Task description.
Please list every person mentioned by name in the article below about author Max Elliot Anderson.

Start of Extract provided

Reluctant Reader Grows Into Author of Youth Adventure Series
- 2005 9 Aug
I have a "tweener" living at my house – my son Adam is 10 years old and a voracious reader.
Interestingly, his reading tastes vary greatly from those of his older brother, who is chronologically 13 but has the reading tastes of a college student. Therefore, Adam views his older brother's books as "hand me downs," and uninteresting ones at that.
While he loves to read, I still need to closely monitor his selections to ensure that they are age appropriate – many of today's chapter books contain information that is more "worldly" than I feel is appropriate for a child Adam's age. As a result, I'm always on the lookout for books for Adam.
You can imagine my delight when I became aware of the work of prolific author Max Elliot Anderson and his "Tweener Press Adventure Series."
Aimed at readers ages 8 through 13, Anderson's books are filled with action-packed adventure, and each contains important moral messages as well.
Adam was attracted immediately to the latest book, "Legend of the White Wolf" (Baker Trittin Concepts, 2005), which is billed as "a wonderful mixture of Indian lore, truth, God's love and redemption, and adventure." As a mother, it's great to be able to offer my child a book by which he will be both edified and engrossed. Max Elliot Anderson is a light for parents looking to teach their children both a love of reading and sound Christian principles. I had the opportunity to interview Max Elliot Anderson recently and am pleased to share his perspectives on writing for "tweeners."
Q: Max Elliot Anderson, thank you for your time and participation in this book spotlight interview. Would you please share a bit about your background and family?
A: I come from a family of seven children. Two are younger and the rest are older. My father produced Christian films for as long as I can remember. These were rented to churches before video took over. I doubt if many churches have their 16-millimeter projectors any longer. My wife Claudia and I have been married for 37 years. Together we've raised a son and a daughter who are now adults.
Because of my early exposure to filmmaking, I chose to produce video programs and television commercials for my profession. I have a client production company, The Market Place, and another company, MVP Productions, through which I produced and am distributing the abstinence film, "Tracy's Choices."
Q: What led to your career as a writer? What challenges have you faced in this vocation? What are some of the rewards of being a writer?

End of Extract provided
Start of Information

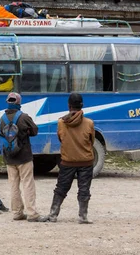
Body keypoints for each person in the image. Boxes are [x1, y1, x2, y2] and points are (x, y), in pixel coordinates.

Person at [45, 93, 95, 224]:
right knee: (84, 189)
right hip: (86, 161)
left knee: (61, 188)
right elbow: (92, 141)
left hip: (67, 161)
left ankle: (53, 214)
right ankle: (83, 216)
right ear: (82, 105)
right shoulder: (89, 123)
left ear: (69, 105)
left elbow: (61, 139)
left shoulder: (61, 122)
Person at [0, 92, 44, 222]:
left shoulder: (2, 118)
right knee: (28, 184)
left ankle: (17, 212)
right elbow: (35, 130)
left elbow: (2, 134)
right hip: (24, 156)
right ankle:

End of Information

Response to the exercise.
Adam, Max Elliot Anderson, Claudia